RECORDS PROVIDED:
|---|

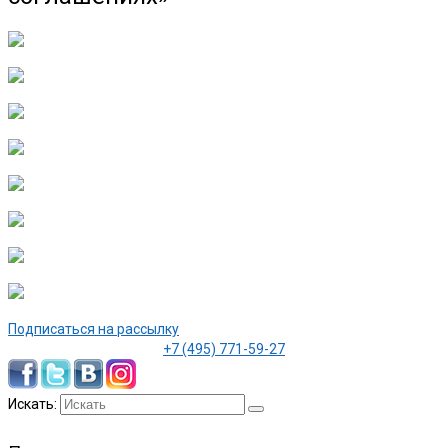
Подписаться на рассылку
+7 (495) 771-59-27
Искать:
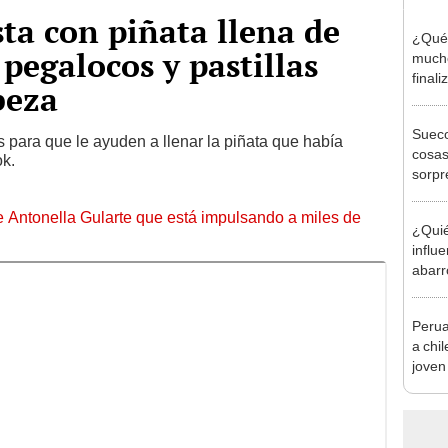
sta con piñata llena de
¿Qué 
 pegalocos y pastillas
mucho
finali
beza
Sueco
s para que le ayuden a llenar la piñata que había
cosas
ok.
sorpr
3 litro
de Antonella Gularte que está impulsando a miles de
¿Quié
influ
abarr
de Pi
Perua
a chil
joven 
produ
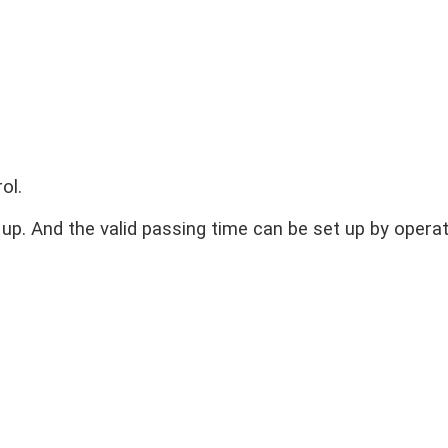
rol.
d up. And the valid passing time can be set up by opera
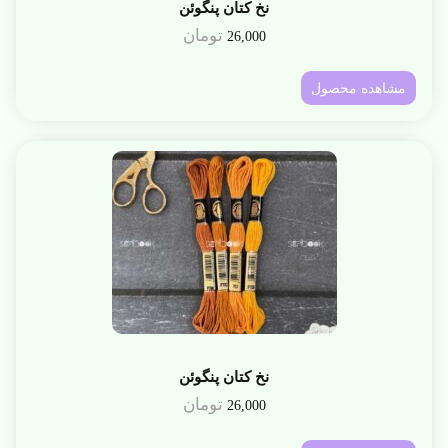
نخ کتان پنگوئن
تومان
26,000
مشاهده محصول
نخ کتان پنگوئن
تومان
26,000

|---|

WHAT IS BEING ASKED:
Reproduce all of the lines above verbatim, leaving out the pictures.

RESPONSE:
Подписаться на рассылку
+7 (495) 771-59-27
Искать:
sta con piñata llena de
¿Qué 
 pegalocos y pastillas
mucho
finali
beza
Sueco
s para que le ayuden a llenar la piñata que había
cosas
ok.
sorpr
3 litro
de Antonella Gularte que está impulsando a miles de
¿Quié
influ
abarr
de Pi
Perua
a chil
joven 
produ
rol.
d up. And the valid passing time can be set up by opera
نخ کتان پنگوئن
تومان
26,000
مشاهده محصول
نخ کتان پنگوئن
تومان
26,000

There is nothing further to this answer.